> **TEXT SECTION**
*****

March 17, 2008

Obsession of the moment: Google Docs as mobile eText reader

Google Docs as mobile eText reader

As a heavy reader who's also tech-savvy, like many others I have been striving for years to find a decent option for reading the various digital books, stories and articles I now own, and in general have found serious problems with just about every option out there: cellphone screens are too small, computer screens too irritating on the eyes, the Sony Reader too expensive, the Amazon Kindle pretty much useless for anything besides officially sanctioned Amazon eBooks, not to mention all the dozens of software platforms that have to be considered anymore when it comes to developing anything new for mobile devices. And this isn't even mentioning all the disastrous attempts at this topic in the '90s, all of which I tried at least once back then, none of which are even worth bringing up as an example of how not to do things.

In this world where no great options exist, then, I have at least stumbled across a simple "lifehack" option that seems to at least work pretty well; and that's merely to import your stories into the free online Google Docs, and then access the files later on the go through their mobile portal. For those who don't know, in fact, such online "web applications" are becoming more and more popular and powerful with each passing month, and with more and more of the tech world focused on creating such software, instead of the traditional stand-alone kind you buy on CD and install on your home PC; Google in particular has very quietly gotten extremely good at webapp development, something I'm surprised they don't talk about more in public (but then again, the reasons for most things done at Google are baffling to me).

*****

> **STORED DATA**
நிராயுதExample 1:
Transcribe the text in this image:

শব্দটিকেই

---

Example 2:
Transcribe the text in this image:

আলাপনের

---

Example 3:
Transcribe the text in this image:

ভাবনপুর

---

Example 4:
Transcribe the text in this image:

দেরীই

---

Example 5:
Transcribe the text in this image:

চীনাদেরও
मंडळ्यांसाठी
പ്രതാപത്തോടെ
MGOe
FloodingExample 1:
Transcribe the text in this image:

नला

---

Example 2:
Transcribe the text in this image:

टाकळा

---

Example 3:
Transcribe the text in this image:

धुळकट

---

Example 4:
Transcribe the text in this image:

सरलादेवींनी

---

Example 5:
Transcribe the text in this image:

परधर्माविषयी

*****

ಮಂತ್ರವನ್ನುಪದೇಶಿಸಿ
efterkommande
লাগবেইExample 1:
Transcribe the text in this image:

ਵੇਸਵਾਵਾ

*****

> **WHAT YOU NEED TO DO**
**a)** Decide whether each statement agrees with the Google Docs post: (i) the writer finds cellphone screens too small; (ii) the writer calls the Sony Reader too heavy; (iii) the writer tried the '90s attempts at least once. For each one, answer yes or no and quote the deciding words from the post.
**b)** List every device or screen type that the Google Docs post faults as a way of reading digital books, with the fault it gives for each.
**c)** Copy word for word the part of the Google Docs post that begins with the words "As a heavy reader" and ends with "to do things.".

> **ANSWERS BELOW**
**a)**
(i) Yes: "cellphone screens are too small"
(ii) No: "the Sony Reader too expensive"
(iii) Yes: "all of which I tried at least once back then"

**b)**
- Cellphone screens: too small
- Computer screens: too irritating on the eyes
- The Sony Reader: too expensive
- The Amazon Kindle: pretty much useless for anything besides officially sanctioned Amazon eBooks

**c)**
As a heavy reader who's also tech-savvy, like many others I have been striving for years to find a decent option for reading the various digital books, stories and articles I now own, and in general have found serious problems with just about every option out there: cellphone screens are too small, computer screens too irritating on the eyes, the Sony Reader too expensive, the Amazon Kindle pretty much useless for anything besides officially sanctioned Amazon eBooks, not to mention all the dozens of software platforms that have to be considered anymore when it comes to developing anything new for mobile devices. And this isn't even mentioning all the disastrous attempts at this topic in the '90s, all of which I tried at least once back then, none of which are even worth bringing up as an example of how not to do things.